- ABOUT THIS TASK: Write out the records beneath this line exactly as they appear, minus any images.

- DATA RECORDS:
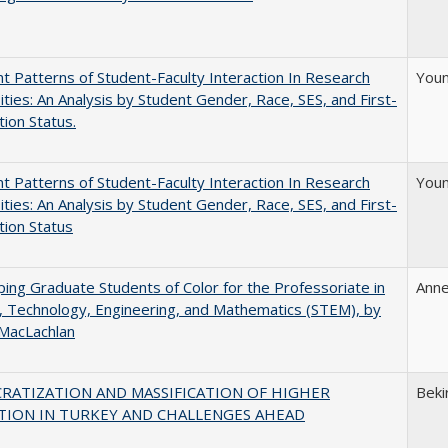
nt Patterns of Student-Faculty Interaction In Research
Youn
ities: An Analysis by Student Gender, Race, SES, and First-
ion Status.
nt Patterns of Student-Faculty Interaction In Research
Youn
ities: An Analysis by Student Gender, Race, SES, and First-
ion Status
ing Graduate Students of Color for the Professoriate in
Anne
, Technology, Engineering, and Mathematics (STEM), by
 MacLachlan
RATIZATION AND MASSIFICATION OF HIGHER
Beki
TION IN TURKEY AND CHALLENGES AHEAD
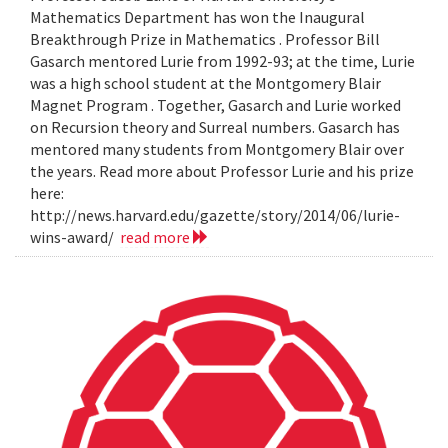
Mathematics Department has won the Inaugural
Breakthrough Prize in Mathematics . Professor Bill
Gasarch mentored Lurie from 1992-93; at the time, Lurie
was a high school student at the Montgomery Blair
Magnet Program . Together, Gasarch and Lurie worked
on Recursion theory and Surreal numbers. Gasarch has
mentored many students from Montgomery Blair over
the years. Read more about Professor Lurie and his prize
here:
http://news.harvard.edu/gazette/story/2014/06/lurie-
wins-award/
read more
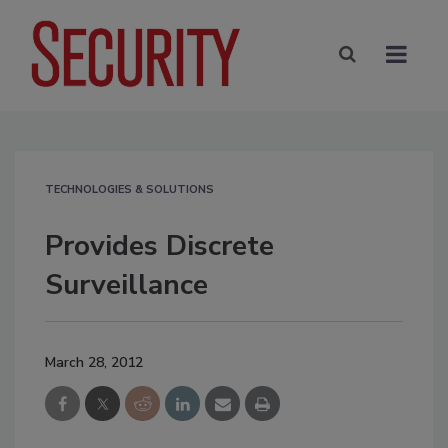
TECHNOLOGIES & SOLUTIONS
Provides Discrete
Surveillance
March 28, 2012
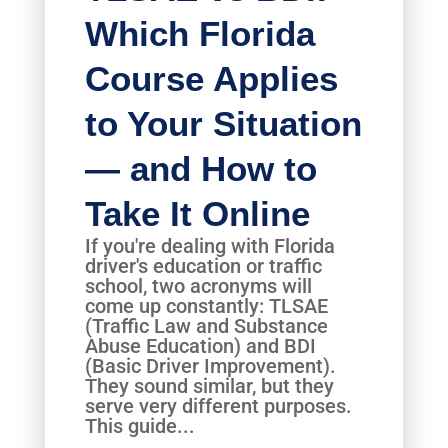
Which Florida
Course Applies
to Your Situation
— and How to
Take It Online
If you're dealing with Florida
driver's education or traffic
school, two acronyms will
come up constantly: TLSAE
(Traffic Law and Substance
Abuse Education) and BDI
(Basic Driver Improvement).
They sound similar, but they
serve very different purposes.
This guide...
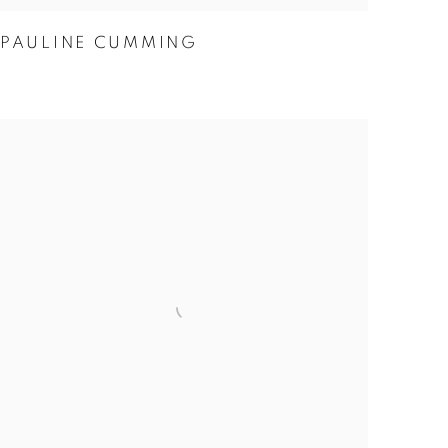
PAULINE CUMMING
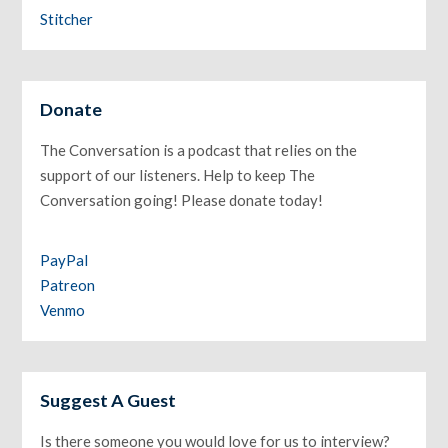
Stitcher
Donate
The Conversation is a podcast that relies on the
support of our listeners. Help to keep The
Conversation going! Please donate today!
PayPal
Patreon
Venmo
Suggest A Guest
Is there someone you would love for us to interview?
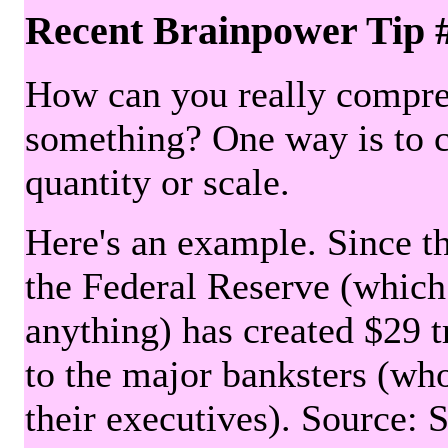
Recent Brainpower Tip 
How can you really compre
something? One way is to 
quantity or scale.
Here's an example. Since the
the Federal Reserve (which 
anything) has created $29 tr
to the major banksters (wh
their executives). Source: 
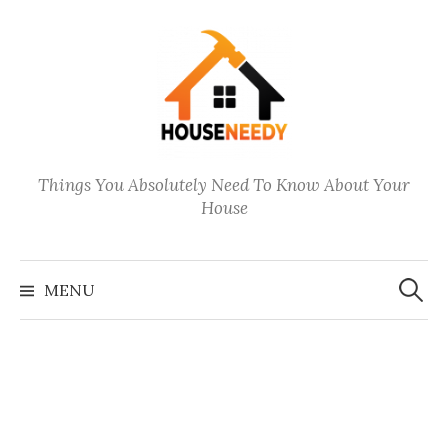
Skip
to
content
Things You Absolutely Need To Know About Your
House
Search
for:
MENU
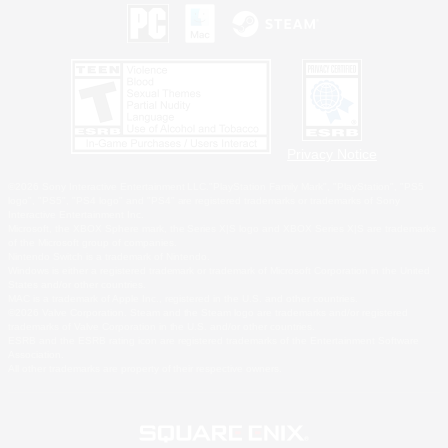
Privacy Notice
©2026 Sony Interactive Entertainment LLC."PlayStation Family Mark", "PlayStation", "PS5
logo", "PS5", "PS4 logo" and "PS4" are registered trademarks or trademarks of Sony
Interactive Entertainment Inc.
Microsoft, the XBOX Sphere mark, the Series X|S logo and XBOX Series X|S are trademarks
of the Microsoft group of companies.
Nintendo Switch is a trademark of Nintendo.
Windows is either a registered trademark or trademark of Microsoft Corporation in the United
States and/or other countries.
MAC is a trademark of Apple Inc., registered in the U.S. and other countries.
©2026 Valve Corporation. Steam and the Steam logo are trademarks and/or registered
trademarks of Valve Corporation in the U.S. and/or other countries.
ESRB and the ESRB rating icon are registered trademarks of the Entertainment Software
Association.
All other trademarks are property of their respective owners.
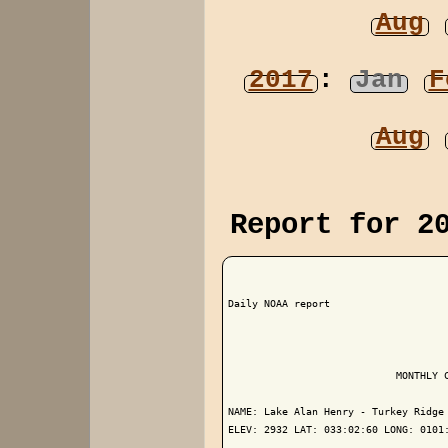
Aug
2017
:
Jan
F
Aug
Report for 2
Daily NOAA report

                            MONTHLY C
NAME: Lake Alan Henry - Turkey Ridge 
ELEV: 2932 LAT: 033:02:60 LONG: 0101:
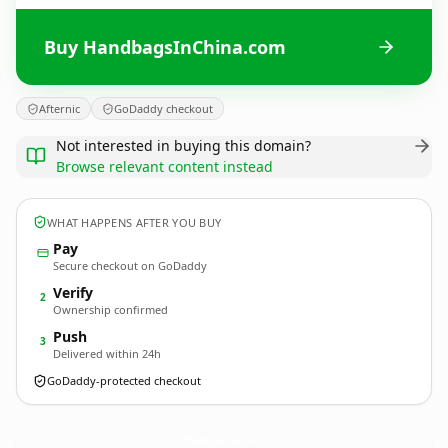
Buy HandbagsInChina.com
Afternic
GoDaddy checkout
Not interested in buying this domain?
Browse relevant content instead
WHAT HAPPENS AFTER YOU BUY
Pay
Secure checkout on GoDaddy
Verify
2
Ownership confirmed
Push
3
Delivered within 24h
GoDaddy-protected checkout
HandbagsInChina.
com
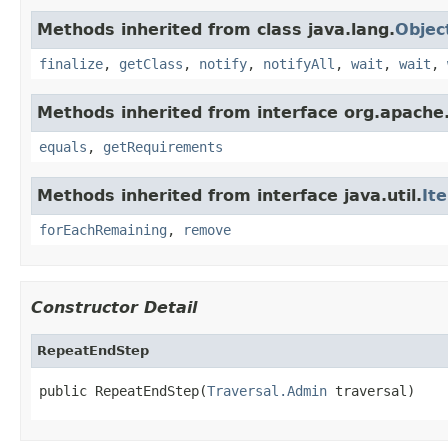
Methods inherited from class java.lang.
Objec
finalize
,
getClass
,
notify
,
notifyAll
,
wait
,
wait
,
Methods inherited from interface org.apache.
equals
,
getRequirements
Methods inherited from interface java.util.
It
forEachRemaining
,
remove
Constructor Detail
RepeatEndStep
public RepeatEndStep(
Traversal.Admin
 traversal)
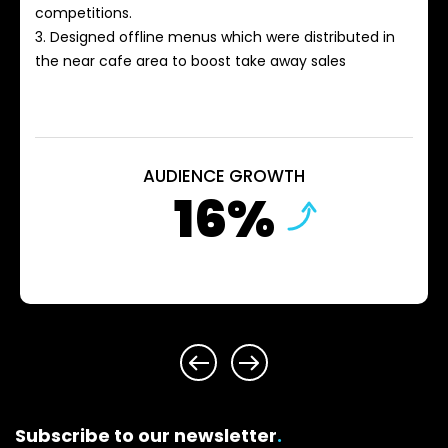
competitions.
3. Designed offline menus which were distributed in
the near cafe area to boost take away sales
AUDIENCE GROWTH
16%
Subscribe to our newsletter
.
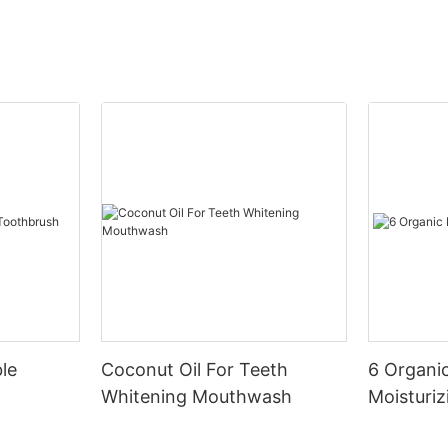
le
Coconut Oil For Teeth
6 Organic
Whitening Mouthwash
Moisturiz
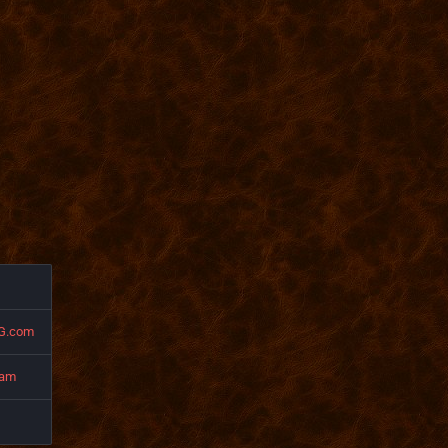
G.com
eam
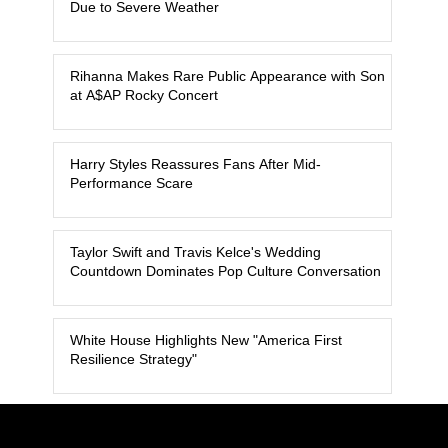
Due to Severe Weather
Rihanna Makes Rare Public Appearance with Son
at A$AP Rocky Concert
Harry Styles Reassures Fans After Mid-
Performance Scare
Taylor Swift and Travis Kelce's Wedding
Countdown Dominates Pop Culture Conversation
White House Highlights New "America First
Resilience Strategy"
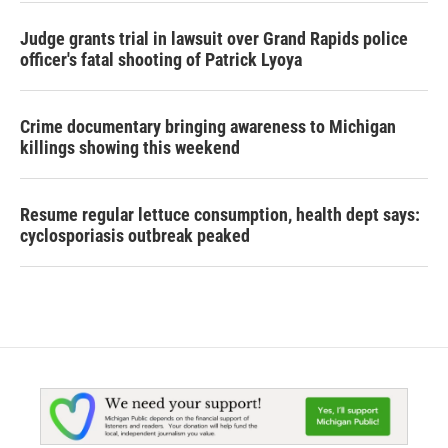
Judge grants trial in lawsuit over Grand Rapids police
officer's fatal shooting of Patrick Lyoya
Crime documentary bringing awareness to Michigan
killings showing this weekend
Resume regular lettuce consumption, health dept says:
cyclosporiasis outbreak peaked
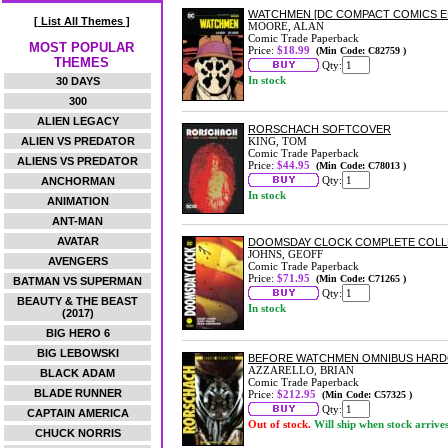
WATCHMEN [DC COMPACT COMICS E
[ List All Themes ]
MOORE, ALAN
Comic Trade Paperback
MOST POPULAR
Price:
$18.99
(Min Code: C82759 )
THEMES
Qty:
In stock
30 DAYS
300
ALIEN LEGACY
RORSCHACH SOFTCOVER
ALIEN VS PREDATOR
KING, TOM
Comic Trade Paperback
ALIENS VS PREDATOR
Price:
$44.95
(Min Code: C78013 )
Qty:
ANCHORMAN
In stock
ANIMATION
ANT-MAN
AVATAR
DOOMSDAY CLOCK COMPLETE COLL
JOHNS, GEOFF
AVENGERS
Comic Trade Paperback
Price:
$71.95
(Min Code: C71265 )
BATMAN VS SUPERMAN
Qty:
BEAUTY & THE BEAST
In stock
(2017)
BIG HERO 6
BIG LEBOWSKI
BEFORE WATCHMEN OMNIBUS HAR
AZZARELLO, BRIAN
BLACK ADAM
Comic Trade Paperback
BLADE RUNNER
Price:
$212.95
(Min Code: C57325 )
Qty:
CAPTAIN AMERICA
Out of stock.
Will ship when stock arrive
CHUCK NORRIS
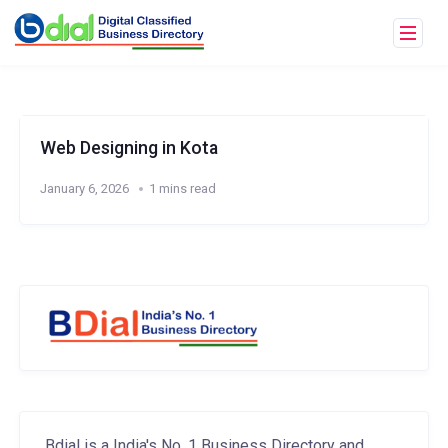
Web Designing in Kota
January 6, 2026
1 mins read
Bdial is a India's No. 1 Business Directory and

- RESPONSE:
nt Patterns of Student-Faculty Interaction In Research
Youn
ities: An Analysis by Student Gender, Race, SES, and First-
ion Status.
nt Patterns of Student-Faculty Interaction In Research
Youn
ities: An Analysis by Student Gender, Race, SES, and First-
ion Status
ing Graduate Students of Color for the Professoriate in
Anne
, Technology, Engineering, and Mathematics (STEM), by
 MacLachlan
RATIZATION AND MASSIFICATION OF HIGHER
Beki
TION IN TURKEY AND CHALLENGES AHEAD
Mathematics Department has won the Inaugural
Breakthrough Prize in Mathematics . Professor Bill
Gasarch mentored Lurie from 1992-93; at the time, Lurie
was a high school student at the Montgomery Blair
Magnet Program . Together, Gasarch and Lurie worked
on Recursion theory and Surreal numbers. Gasarch has
mentored many students from Montgomery Blair over
the years. Read more about Professor Lurie and his prize
here:
http://news.harvard.edu/gazette/story/2014/06/lurie-
wins-award/
read more
TECHNOLOGIES & SOLUTIONS
Provides Discrete
Surveillance
March 28, 2012
Which Florida
Course Applies
to Your Situation
— and How to
Take It Online
If you're dealing with Florida
driver's education or traffic
school, two acronyms will
come up constantly: TLSAE
(Traffic Law and Substance
Abuse Education) and BDI
(Basic Driver Improvement).
They sound similar, but they
serve very different purposes.
This guide...
PAULINE CUMMING
Stitcher
Donate
The Conversation is a podcast that relies on the
support of our listeners. Help to keep The
Conversation going! Please donate today!
PayPal
Patreon
Venmo
Suggest A Guest
Is there someone you would love for us to interview?
Recent Brainpower Tip 
How can you really compre
something? One way is to 
quantity or scale.
Here's an example. Since the
the Federal Reserve (which 
anything) has created $29 tr
to the major banksters (wh
their executives). Source: 
Skip
to
content
Things You Absolutely Need To Know About Your
House
Search
for:
MENU
Privacy Notice
©2026 Sony Interactive Entertainment LLC."PlayStation Family Mark", "PlayStation", "PS5
logo", "PS5", "PS4 logo" and "PS4" are registered trademarks or trademarks of Sony
Interactive Entertainment Inc.
Microsoft, the XBOX Sphere mark, the Series X|S logo and XBOX Series X|S are trademarks
of the Microsoft group of companies.
Nintendo Switch is a trademark of Nintendo.
Windows is either a registered trademark or trademark of Microsoft Corporation in the United
States and/or other countries.
MAC is a trademark of Apple Inc., registered in the U.S. and other countries.
©2026 Valve Corporation. Steam and the Steam logo are trademarks and/or registered
trademarks of Valve Corporation in the U.S. and/or other countries.
ESRB and the ESRB rating icon are registered trademarks of the Entertainment Software
Association.
All other trademarks are property of their respective owners.
Aug
2017
:
Jan
F
Aug
Report for 2
Daily NOAA report

                            MONTHLY C
NAME: Lake Alan Henry - Turkey Ridge 
ELEV: 2932 LAT: 033:02:60 LONG: 0101:
Buy HandbagsInChina.com
Afternic
GoDaddy checkout
Not interested in buying this domain?
Browse relevant content instead
WHAT HAPPENS AFTER YOU BUY
Pay
Secure checkout on GoDaddy
Verify
2
Ownership confirmed
Push
3
Delivered within 24h
GoDaddy-protected checkout
HandbagsInChina.
com
Methods inherited from class java.lang.
Objec
finalize
,
getClass
,
notify
,
notifyAll
,
wait
,
wait
,
Methods inherited from interface org.apache.
equals
,
getRequirements
Methods inherited from interface java.util.
It
forEachRemaining
,
remove
Constructor Detail
RepeatEndStep
public RepeatEndStep(
Traversal.Admin
 traversal)
competitions.
3. Designed offline menus which were distributed in
the near cafe area to boost take away sales
AUDIENCE GROWTH
16%
Subscribe to our newsletter
.
le
Coconut Oil For Teeth
6 Organic
Whitening Mouthwash
Moisturiz
G.com
eam
Due to Severe Weather
Rihanna Makes Rare Public Appearance with Son
at A$AP Rocky Concert
Harry Styles Reassures Fans After Mid-
Performance Scare
Taylor Swift and Travis Kelce's Wedding
Countdown Dominates Pop Culture Conversation
White House Highlights New "America First
Resilience Strategy"
Judge grants trial in lawsuit over Grand Rapids police
officer's fatal shooting of Patrick Lyoya
Crime documentary bringing awareness to Michigan
killings showing this weekend
Resume regular lettuce consumption, health dept says:
cyclosporiasis outbreak peaked
WATCHMEN [DC COMPACT COMICS E
[ List All Themes ]
MOORE, ALAN
Comic Trade Paperback
MOST POPULAR
Price:
$18.99
(Min Code: C82759 )
THEMES
Qty:
In stock
30 DAYS
300
ALIEN LEGACY
RORSCHACH SOFTCOVER
ALIEN VS PREDATOR
KING, TOM
Comic Trade Paperback
ALIENS VS PREDATOR
Price:
$44.95
(Min Code: C78013 )
Qty:
ANCHORMAN
In stock
ANIMATION
ANT-MAN
AVATAR
DOOMSDAY CLOCK COMPLETE COLL
JOHNS, GEOFF
AVENGERS
Comic Trade Paperback
Price:
$71.95
(Min Code: C71265 )
BATMAN VS SUPERMAN
Qty:
BEAUTY & THE BEAST
In stock
(2017)
BIG HERO 6
BIG LEBOWSKI
BEFORE WATCHMEN OMNIBUS HAR
AZZARELLO, BRIAN
BLACK ADAM
Comic Trade Paperback
BLADE RUNNER
Price:
$212.95
(Min Code: C57325 )
Qty:
CAPTAIN AMERICA
Out of stock.
Will ship when stock arrive
CHUCK NORRIS
Web Designing in Kota
January 6, 2026
1 mins read
Bdial is a India's No. 1 Business Directory and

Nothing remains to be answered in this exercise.